Learning Occlusion-aware Decision-making from Agent Interaction via Active Perception
Jie Jia, Yiming Shu, Zhongxue Gan, Wenchao Ding
TL;DR
The paper tackles occlusion-induced uncertainty in autonomous driving by combining a vectorized representation of occluded environments with high-level semantic motion primitives (SMPs) and a safety-aware RL loop. It integrates a prediction model to constrain exploration within RSS-based safety boundaries, enabling risk-aware learning with improved sample efficiency. The approach, validated in challenging dynamic and static occlusion scenarios in CARLA, outperforms strong baselines (EMP, RSA, SOAP) in success rate, speed, and collision reduction while achieving real-time planning speeds. Ablation studies confirm the effectiveness of vectorized occlusion representations, SMPs, and the safety-prediction mechanism.
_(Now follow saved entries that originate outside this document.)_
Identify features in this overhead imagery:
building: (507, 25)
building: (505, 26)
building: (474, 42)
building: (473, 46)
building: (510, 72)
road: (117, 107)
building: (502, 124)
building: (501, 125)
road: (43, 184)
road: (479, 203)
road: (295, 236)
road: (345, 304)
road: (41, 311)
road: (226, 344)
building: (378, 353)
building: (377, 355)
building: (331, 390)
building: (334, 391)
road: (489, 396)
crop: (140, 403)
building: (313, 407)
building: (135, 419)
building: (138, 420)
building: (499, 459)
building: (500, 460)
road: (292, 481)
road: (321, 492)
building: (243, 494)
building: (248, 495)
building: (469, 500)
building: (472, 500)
Overall, Pad-AI advances occlusion-aware decision-making by delivering scalable, efficient, and safer active perception for autonomous driving, with potential for real-world deployment.
Abstract
Occlusion-aware decision-making is essential in autonomous driving due to the high uncertainty of various occlusions. Recent occlusion-aware decision-making methods encounter issues such as high computational complexity, scenario scalability challenges, or reliance on limited expert data. Benefiting from automatically generating data by exploration randomization, we uncover that reinforcement learning (RL) may show promise in occlusion-aware decision-making. However, previous occlusion-aware RL faces challenges in expanding to various dynamic and static occlusion scenarios, low learning efficiency, and lack of predictive ability. To address these issues, we introduce Pad-AI, a self-reinforcing framework to learn occlusion-aware decision-making through active perception. Pad-AI utilizes vectorized representation to represent occluded environments efficiently and learns over the semantic motion primitives to focus on high-level active perception exploration. Furthermore, Pad-AI integrates prediction and RL within a unified framework to provide risk-aware learning and security guarantees. Our framework was tested in challenging scenarios under both dynamic and static occlusions and demonstrated efficient and general perception-aware exploration performance to other strong baselines in closed-loop evaluations.